— ЗАДАНИЕ 1 —
Ответьте по тексту о православии и национализме:
(a) На сколько главок и частей разбито изложение подборки?
(b) Какую книгу Владимира Соловьева называет текст?
(c) Чем назван «христианский национализм» в последнем абзаце?
— ЗАДАНИЕ 2 —
Замените «politikai» на «valdininkai» в записях на отрезке от их начала до строки с «poreikiais ir išteklių» включительно. Приведите этот отрезок целиком, ничего больше не меняя.

— ИССЛЕДУЕМЫЙ ТЕКСТ —
-=-=-=-=-

Православие антиавторитарно, антинационалистично, антимилитарно: это истина ясна, как ясен сам свет; почему же тогда в странах православной культуры не блокированы авторитаризм, национализм и милитаризм — и даже более — почему зачастую авторитаризм, национализм и милитаризм получают в этих странах даже и некое правосолавнообразное оправдание? — над этим часто задумывались российские православные христиане, некоторые тексты которых составили нашу нынешнюю подборку: тема громадна, мы выбрали лишь немногие тексты, разбив наше изложение на 12 главок и три части.
Классические тексты
I.
Сначала — несколько классических дореволюционных текстов.
«Национальный вопрос в России» Владимира Соловьева — классическая христианская, философская книга против национализма вообще и русского национализма в частности (и против цивилизационных теорий а-ля Данилевский). Соловьев тут излагает идею «христианской» политики. Христианство предписывает быть нравственным каждому человеку — это всем понятно, это банальность. Однако такие вещи, как «общество», «государство» — не самостоятельные сущности, они «состоят» из людей — и, следовательно, если они состоят из христиан, то они очевидным образом сами должны быть христианскими, то есть нравственными. Если политика у вас — не христианская, то есть безнравственная, то вы — просто-напросто не христиане, вы — грешники.
Часто повторяемая ложь «политика безнравственна» — кому она выгодна? — политикам, которые так оправдывают свою безнравственность. Максима «политика безнравственна» есть не что иное, как обоснование даже не делать попыток вести моральную политику. На самом же деле политика, разумеется, есть искусство нравственного устройства общества — справедливого, дающего всем равные возможности, уменьшающего насилие и пр. — христианского общества короче говоря.
Что же национализм? — это эгоизм в политике, имморализм в политике. Давить ради своего интереса кого-то другого — это есть просто-напросто зло, думать, что ты лучше других — просто-напросто грех и глупость. Не говоря уже о том, что национализм абсолютно не совместим с христианством, ибо во Христе нет «ни эллина, ни иудея, ни скифа, ни варвара». Христианство есть абсолютная истина, то есть истина, рассчитанная на всех людей — на все народы. Христианство есть преодоление национализма, ибо национализм есть язычество в политике. Бог един для всех, мораль едина для всех, Иисус умер за всех. Национализм — язычество, «христианский национализм» — кощунство.

-=-=-=-=-

— ИСХОДНЫЕ ЗАПИСИ —
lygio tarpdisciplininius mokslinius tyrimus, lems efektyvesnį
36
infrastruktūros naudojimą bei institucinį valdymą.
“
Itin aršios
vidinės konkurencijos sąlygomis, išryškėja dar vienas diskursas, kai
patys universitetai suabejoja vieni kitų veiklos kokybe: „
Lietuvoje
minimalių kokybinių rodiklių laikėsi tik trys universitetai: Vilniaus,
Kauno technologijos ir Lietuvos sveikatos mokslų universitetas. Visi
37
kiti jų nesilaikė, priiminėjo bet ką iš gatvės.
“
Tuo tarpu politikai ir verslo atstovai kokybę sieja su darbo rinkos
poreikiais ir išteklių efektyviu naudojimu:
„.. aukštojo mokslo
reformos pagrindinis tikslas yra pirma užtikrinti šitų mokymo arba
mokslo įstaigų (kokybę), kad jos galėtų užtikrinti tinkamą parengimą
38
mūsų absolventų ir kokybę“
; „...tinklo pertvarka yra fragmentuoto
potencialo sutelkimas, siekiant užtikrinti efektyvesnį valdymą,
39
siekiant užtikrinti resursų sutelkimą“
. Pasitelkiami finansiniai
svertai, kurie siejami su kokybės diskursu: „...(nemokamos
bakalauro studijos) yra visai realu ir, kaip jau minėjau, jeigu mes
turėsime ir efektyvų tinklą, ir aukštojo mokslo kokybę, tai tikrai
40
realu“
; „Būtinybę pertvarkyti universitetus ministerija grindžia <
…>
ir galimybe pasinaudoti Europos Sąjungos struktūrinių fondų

-=-=-=-=-

— ОТВЕТ 1 —
(a) На 12 главок и три части.
(b) «Национальный вопрос в России».
(c) Кощунством.

— ОТВЕТ 2 —
lygio tarpdisciplininius mokslinius tyrimus, lems efektyvesnį
36
infrastruktūros naudojimą bei institucinį valdymą.
“
Itin aršios
vidinės konkurencijos sąlygomis, išryškėja dar vienas diskursas, kai
patys universitetai suabejoja vieni kitų veiklos kokybe: „
Lietuvoje
minimalių kokybinių rodiklių laikėsi tik trys universitetai: Vilniaus,
Kauno technologijos ir Lietuvos sveikatos mokslų universitetas. Visi
37
kiti jų nesilaikė, priiminėjo bet ką iš gatvės.
“
Tuo tarpu valdininkai ir verslo atstovai kokybę sieja su darbo rinkos
poreikiais ir išteklių efektyviu naudojimu:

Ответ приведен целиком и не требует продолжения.